◆ Aufgabe 1 ◆
Fasse im Textabschnitt unten den Absatz, der mit „Acryl wird von vielen“ beginnt, als kurze Stichpunktliste zusammen.

----------------------------------------

Acryl wird von vielen als eine der besten Optionen angesehen, da das Material dem Vinyl gleicht. Wenn Sie also eine Schallplatte direkt auf eine Acryl-Oberfläche legen, dann wird diese mit der Unterlage quasi “gekoppelt”. Und das soll vor allem auch störenden Mikroresonanzen, wie sie bei der Abtastung entstehen, entgegenwirken, insbesondere, wenn Pressungen schwindsüchtig dünn sind wie am Ende der Analogära. Acryl-Auflagen haben dementsprechend einen guten Ruf, speziell was ihre Tiefbasswiedergabe und räumliche Abbildung angeht. Allerdings muss man für sie meist tiefer in die Tasche fassen.

Vorteile: ausgezeichneter Plattenkontakt und Klang, lädt sich statisch kaum auf, gut zu reinigen

Nachteile: Oft teuer, harte Oberfläche kann für Kratzer sorgen

Hersteller für Acryl/Vinyl: Black Forrest Audio, Clearaudio, Analogis Mat, Millenium Audio

Carbon-/Samt-Matte mit Stahl-/Carbon-Auflagegewicht in Filmrolle von AUDIO REFERENCE
Carbon-/Samt-Matte mit Stahl-/Carbon-Auflagegewicht in optisch ansprechender Filmrolle von AUDIO REFERENCE | Bild: KB

Fazit

Plattenspielermatten sind ein hochinteressantes Thema. Es macht total Spaß, mit ihnen herum zu experimentieren. Und das ist kein Hexenwerk: Alte Matte runter, neue drauf, Tonarmhöhe korrigieren, fertig!

----------------------------------------

◆ Aufgabe 2 ◆
Setze den Teil der Zeilen unten, der mit der ersten Zeile beginnt und mit der Zeile endet, die „23: (111, 384)“ enthält, in eine JSON-Liste von Strings, ein String pro Zeile und ohne Leerzeilen. Lass die Bildmarken dabei weg.

----------------------------------------

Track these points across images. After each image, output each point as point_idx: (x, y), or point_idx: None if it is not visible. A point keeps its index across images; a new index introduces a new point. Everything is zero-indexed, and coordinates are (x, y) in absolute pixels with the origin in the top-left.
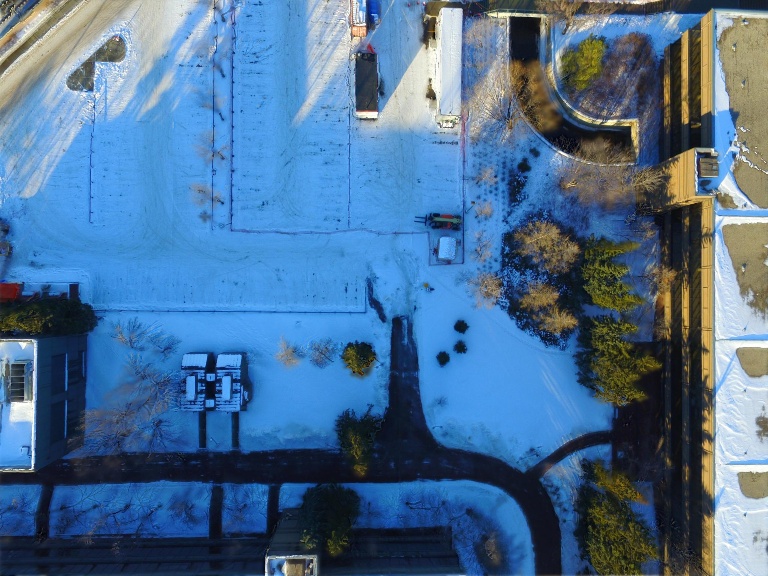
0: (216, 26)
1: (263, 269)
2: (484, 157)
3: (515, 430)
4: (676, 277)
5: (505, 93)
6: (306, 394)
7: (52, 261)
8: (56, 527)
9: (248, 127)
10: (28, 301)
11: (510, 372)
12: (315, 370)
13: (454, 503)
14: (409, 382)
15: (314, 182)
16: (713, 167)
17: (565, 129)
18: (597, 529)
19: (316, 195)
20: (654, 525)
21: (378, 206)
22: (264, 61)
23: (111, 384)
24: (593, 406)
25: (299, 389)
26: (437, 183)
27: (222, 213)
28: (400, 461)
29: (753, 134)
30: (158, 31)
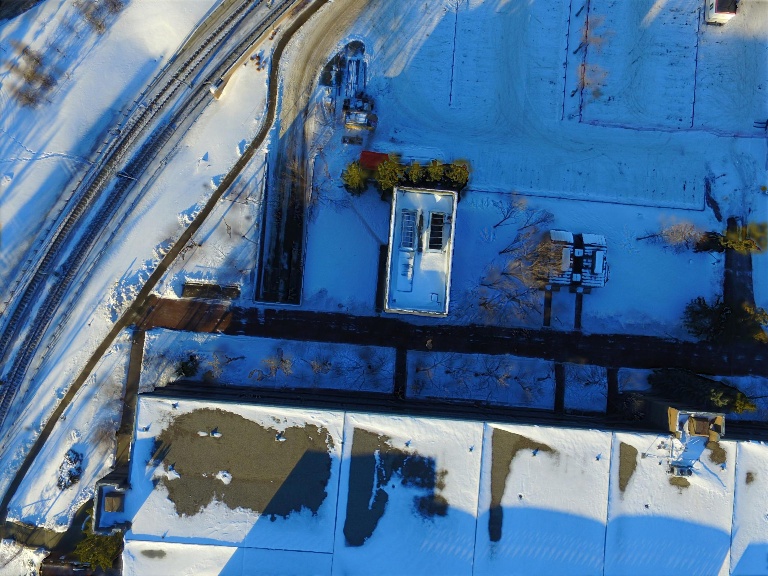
0: None
1: (606, 162)
2: None
3: None
4: None
5: None
6: (647, 283)
7: (411, 139)
8: (413, 387)
9: (599, 24)
10: None
11: None
12: (658, 260)
13: None
14: (743, 281)
15: (659, 82)
16: None
17: None
18: None
19: (660, 94)
20: None
21: (719, 109)
22: None
23: (466, 257)
24: None
25: (641, 278)
26: None
27: (572, 104)
28: (733, 356)
29: None
30: None
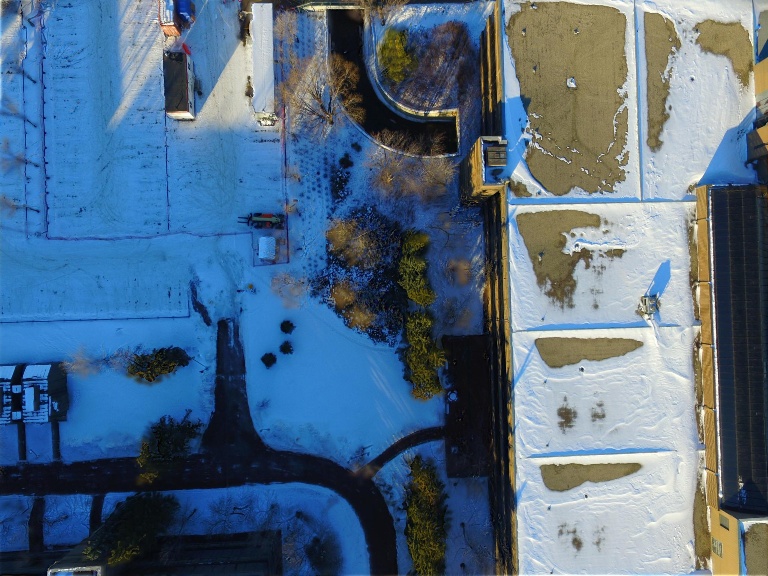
0: (25, 31)
1: (83, 277)
2: (305, 154)
3: (344, 430)
4: (492, 268)
5: (325, 88)
6: (128, 402)
7: None
8: None
9: (62, 133)
10: None
11: (339, 371)
12: (136, 377)
13: (283, 506)
14: (236, 385)
15: (133, 186)
16: (501, 155)
17: (393, 122)
18: (414, 528)
19: (135, 199)
20: (488, 520)
21: (200, 208)
22: (76, 65)
23: None
24: (424, 402)
25: (120, 397)
26: (260, 182)
27: (37, 221)
28: (227, 466)
29: (546, 120)
30: None
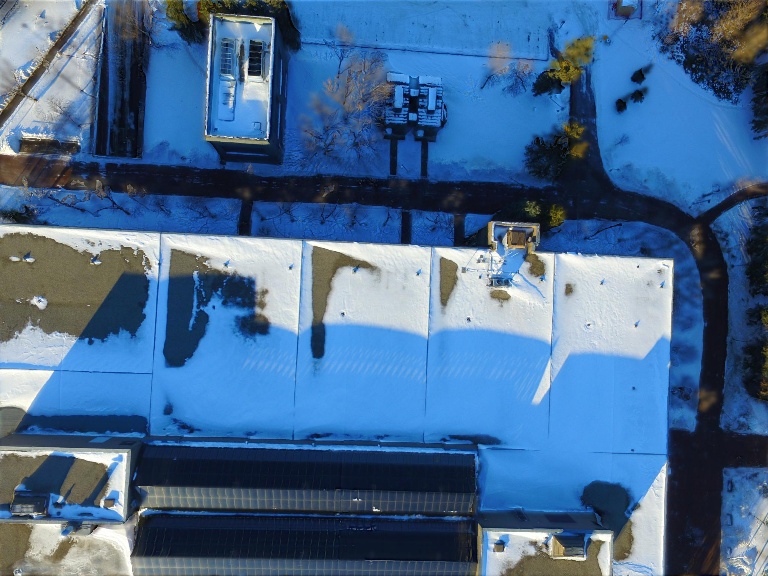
0: None
1: (451, 14)
2: None
3: (689, 176)
4: None
5: None
6: (492, 130)
7: None
8: None
9: None
10: None
11: (684, 123)
12: (501, 107)
13: (629, 241)
14: (587, 127)
15: None
16: None
17: None
18: None
19: None
20: None
21: None
22: None
23: (310, 108)
24: (763, 159)
25: (485, 125)
26: None
27: None
28: (578, 200)
29: None
30: None
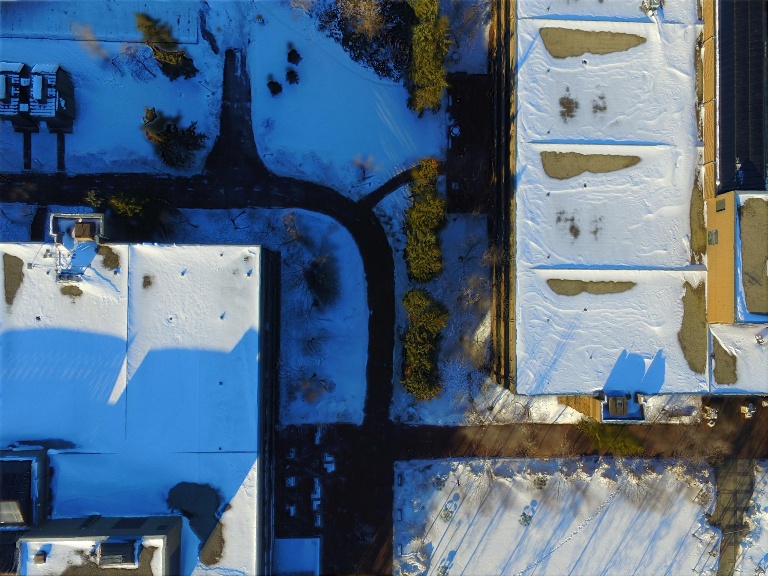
0: None
1: None
2: None
3: (347, 159)
4: None
5: None
6: (134, 118)
7: None
8: None
9: None
10: None
11: (343, 103)
12: (142, 94)
13: (284, 229)
14: (241, 112)
15: None
16: None
17: None
18: None
19: None
20: (486, 253)
21: None
22: None
23: None
24: (427, 137)
25: (127, 113)
26: None
27: None
28: (230, 188)
29: None
30: None
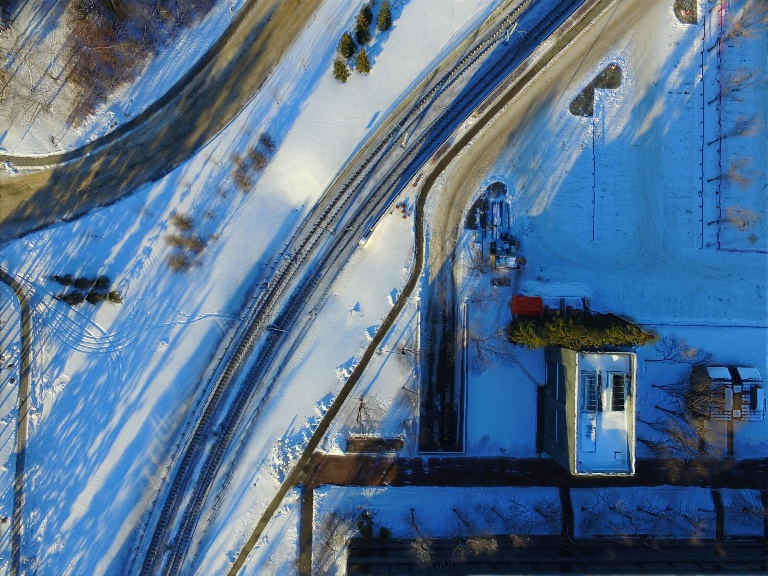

----------------------------------------

◆ Lösung 1 ◆
- Acryl gilt als eine der besten Optionen, weil das Material dem Vinyl gleicht.
- Eine Schallplatte, die direkt auf Acryl liegt, wird mit der Unterlage quasi „gekoppelt“.
- Das soll störenden Mikroresonanzen bei der Abtastung entgegenwirken, besonders bei sehr dünnen Pressungen wie am Ende der Analogära.
- Acryl-Auflagen haben einen guten Ruf, vor allem bei Tiefbasswiedergabe und räumlicher Abbildung.
- Sie kosten meist mehr.

◆ Lösung 2 ◆
[
  "Track these points across images. After each image, output each point as point_idx: (x, y), or point_idx: None if it is not visible. A point keeps its index across images; a new index introduces a new point. Everything is zero-indexed, and coordinates are (x, y) in absolute pixels with the origin in the top-left.",
  "0: (216, 26)",
  "1: (263, 269)",
  "2: (484, 157)",
  "3: (515, 430)",
  "4: (676, 277)",
  "5: (505, 93)",
  "6: (306, 394)",
  "7: (52, 261)",
  "8: (56, 527)",
  "9: (248, 127)",
  "10: (28, 301)",
  "11: (510, 372)",
  "12: (315, 370)",
  "13: (454, 503)",
  "14: (409, 382)",
  "15: (314, 182)",
  "16: (713, 167)",
  "17: (565, 129)",
  "18: (597, 529)",
  "19: (316, 195)",
  "20: (654, 525)",
  "21: (378, 206)",
  "22: (264, 61)",
  "23: (111, 384)"
]